Grey, what you have listed are principles. Principles often divide us while values are broader and tend to bind people around a common goal: food for the hungry, shelter for the homeless, equal rights for all humans, etc. Your principles are more personal, as you have expressed above. I respect and appreciate your principles. What are your values?


----------



## StrixAluco (Apr 8, 2011)

I value responsibility and reason because responsibility is useless if you keep doing everything wrong and have no principles.


----------



## nevermore (Oct 1, 2010)

The terms seem muddled in common speech. Their origin and way of expression might be different, but in terms of results I see little different between a value and a principle.

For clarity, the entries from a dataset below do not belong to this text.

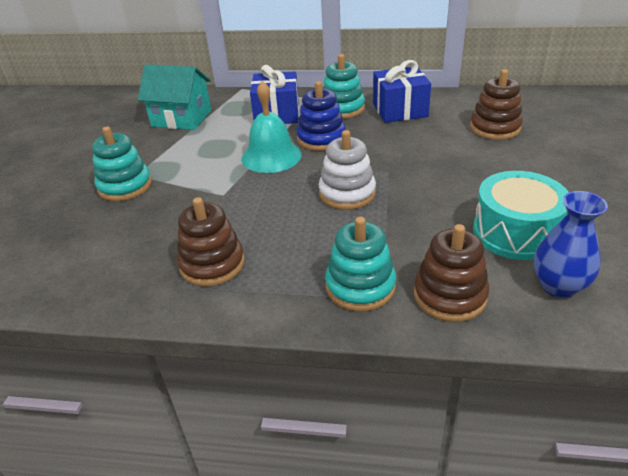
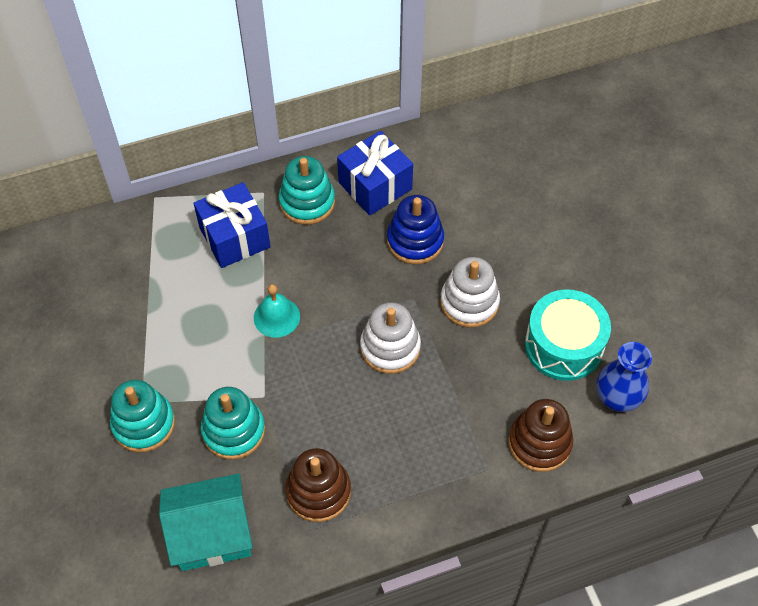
camera: 30 degrees left, 20 degrees up
turquoise house [138,64,211,130] -> turquoise house moved to [159,474,253,571]
turquoise bell [241,81,302,173] -> turquoise bell [254,284,300,338], size x0.66
blue stacking toy [296,81,346,151] -> blue stacking toy moved to [387,195,444,264]
turquoise stacking toy [325,217,396,312] -> turquoise stacking toy moved to [201,387,265,460]
brown stacking toy [470,69,523,140] -> none
none -> white stacking toy [440,257,500,328]

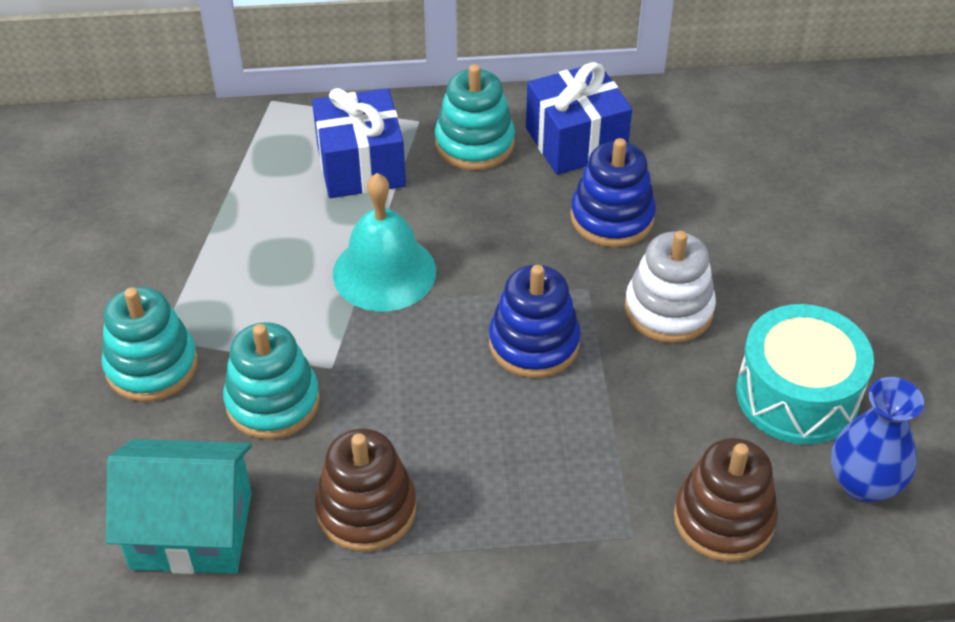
camera: 15 degrees right, 10 degrees down
turquoise bell [254,284,300,338] -> turquoise bell [333,173,436,311], size x1.52
white stacking toy [360,302,421,374] -> blue stacking toy [489,265,581,378]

They also seem to go beyond T and F. Honestly, I'd actually say the only function that doesn't give me any "values" is Ne. Fe and even Si contribute (Fe is obvious; Si chiefly gives me my values relating to responsibility and doing your part to uphold the common peace and other things my Ti approves of).

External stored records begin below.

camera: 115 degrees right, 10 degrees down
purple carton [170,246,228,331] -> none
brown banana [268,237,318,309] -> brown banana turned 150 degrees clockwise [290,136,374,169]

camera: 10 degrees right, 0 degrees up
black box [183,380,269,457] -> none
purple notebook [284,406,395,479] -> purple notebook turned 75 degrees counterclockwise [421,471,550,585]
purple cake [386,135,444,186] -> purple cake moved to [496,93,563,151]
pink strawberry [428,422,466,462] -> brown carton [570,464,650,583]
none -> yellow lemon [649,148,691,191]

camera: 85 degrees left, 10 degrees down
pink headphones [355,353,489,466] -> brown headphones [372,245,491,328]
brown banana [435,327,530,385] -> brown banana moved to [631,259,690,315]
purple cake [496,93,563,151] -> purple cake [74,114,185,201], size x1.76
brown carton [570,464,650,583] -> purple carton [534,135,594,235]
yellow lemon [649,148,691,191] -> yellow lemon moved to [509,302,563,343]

I understand the difference in the MB context, being related to human-centered harmony in the case of F and consistency and efficiency in the case of T. But it gets confusing for me, because I naturally care about myself and other human beings' welfare, and so when I apply consistency and efficiency to the task of making human beings happy it may lead to conclusions that seem like values, though they were not arrived at the way an F would. Fair treatment and the value of individualism also seem inextricably linked my Ti.


----------



## niss (Apr 25, 2010)

Aaron Timlin said:


> Grey, what you have listed are principles. Principles often divide us while values are broader and tend to bind people around a common goal: food for the hungry, shelter for the homeless, equal rights for all humans, etc. Your principles are more personal, as you have expressed above. I respect and appreciate your principles. What are your values?


Principles are timeless and universal. Values are developed through our interpretation and understanding of those principles, and reflect an ongoing attempt to align ourselves with those same principles.

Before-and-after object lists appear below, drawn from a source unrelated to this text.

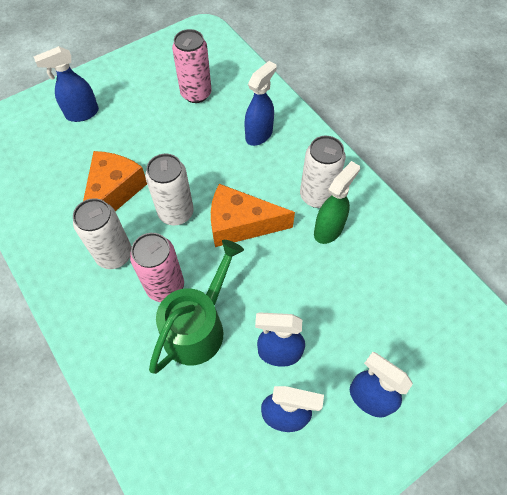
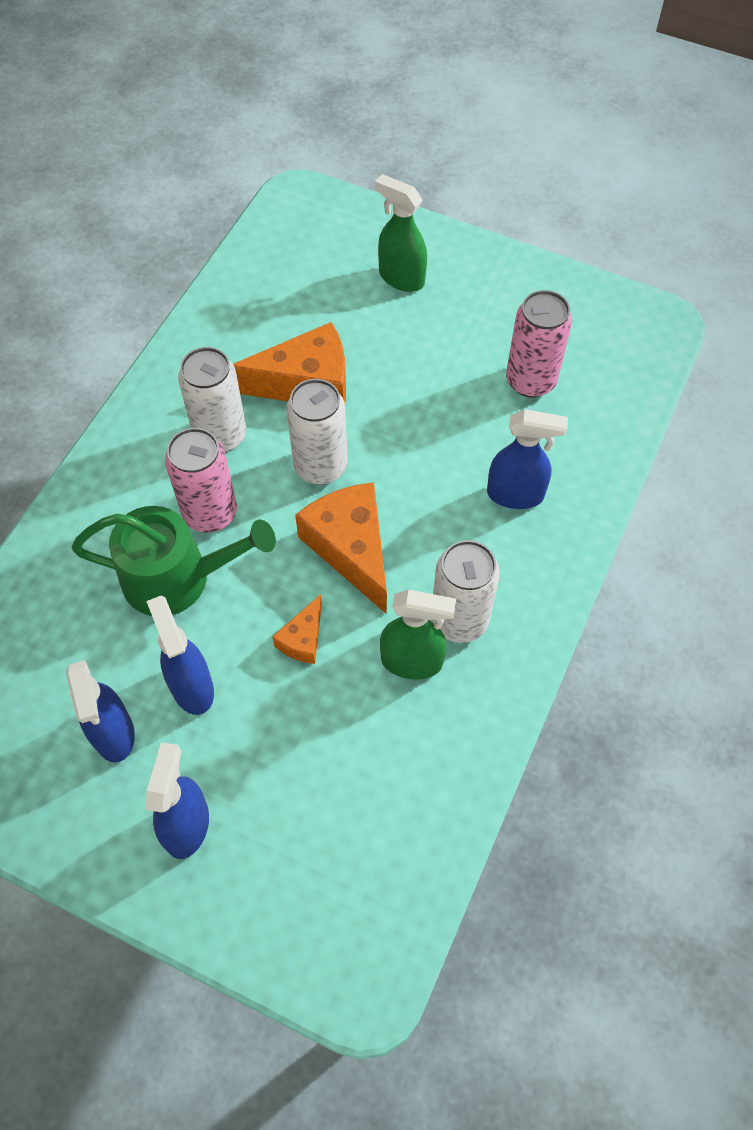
camera: 60 degrees right, 0 degrees up
blue spray bottle [34,46,99,122] -> green spray bottle [375,174,427,292]
none -> orange cheese [273,594,322,664]

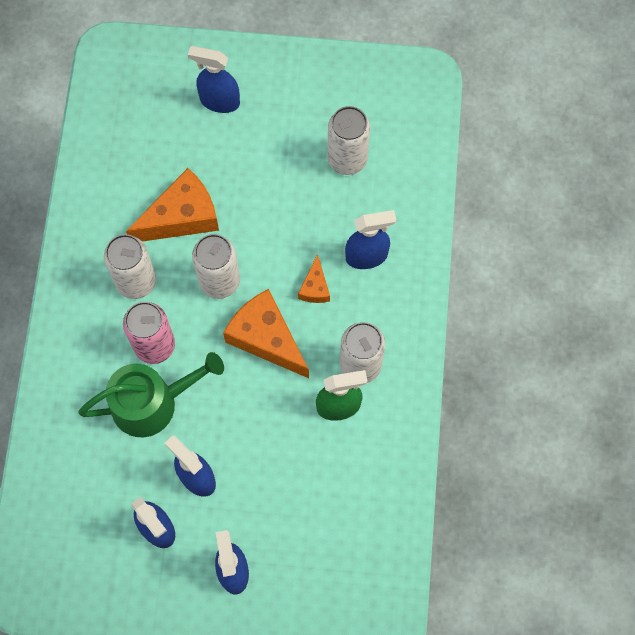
camera: 20 degrees left, 10 degrees up
orange cheese [273,594,322,664] -> orange cheese moved to [298,254,330,303]
green spray bottle [375,174,427,292] -> blue spray bottle [188,46,240,113]
pink can [506,290,572,397] -> white can [327,106,370,175]

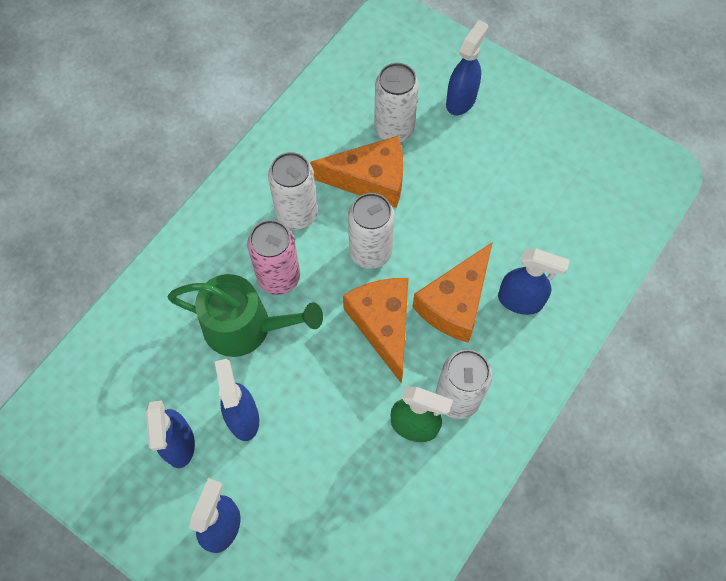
camera: 30 degrees right, 5 degrees down
blue spray bottle [188,46,240,113] -> blue spray bottle turned 75 degrees clockwise [446,20,488,115]
orange cheese [298,254,330,303] -> orange cheese [412,242,493,343], size x1.96
white can [327,106,370,175] -> white can moved to [374,63,419,142]

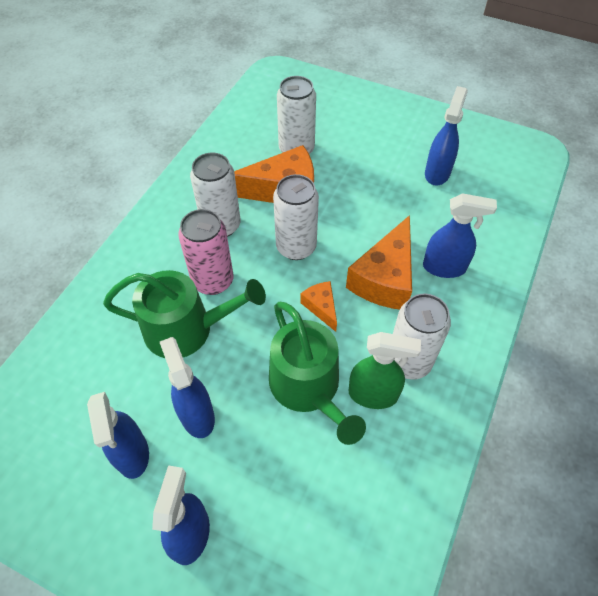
camera: 10 degrees left, 10 degrees down
orange cheese [343,278,409,383] -> orange cheese [300,281,337,332], size x0.51
blue spray bottle [446,20,488,115] -> blue spray bottle moved to [425,86,468,186]
none -> green watering can [269,301,366,445]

What Grey has cited are values.

BTW, you do know that this thread is over a year old, right?


----------



## StrixAluco (Apr 8, 2011)

OrangeAppled said:


> Principles are basic truths I believe in, which have a universal element. They are broad and serve as a foundation for my personal values. Principles tend to be non-negotiable, but values can change or grow as I change & grow.


How do you know that your principles aren't values which seem universal ?


----------



## OrangeAppled (Jun 26, 2009)

StrixAluco said:


> How do you know that your principles aren't values which seem universal ?


Values are personal in the sense they apply to me. They are in relation to MY needs & preferences. Principles are standards which I apply to world. In that sense, they have a universal element; they're concepts I see as relevant to others. _I_ don't claim they are universal in the sense that they are objective moral standards, which is what I think _you_ are implying.


----------



## StrixAluco (Apr 8, 2011)

OrangeAppled said:


> Values are personal in the sense they apply to me. They are in relation to MY needs & preferences. Principles are standards which I apply to world. In that sense, they have a universal element; they're concepts I see as relevant to others. _I_ don't claim they are universal in the sense that they are objective moral standards, which is what I think _you_ are implying.


Thank you, I was just asking for clarification on what the universal element meant for you.


----------



## Eric B (Jun 18, 2010)

The best terms for T vs F seem to be "technical" vs "humane" considerations. You could think of it as "impersonal" vs "personal", but "personal" is very ambiguous in itself. (Like it's used for any introverted function at times).


----------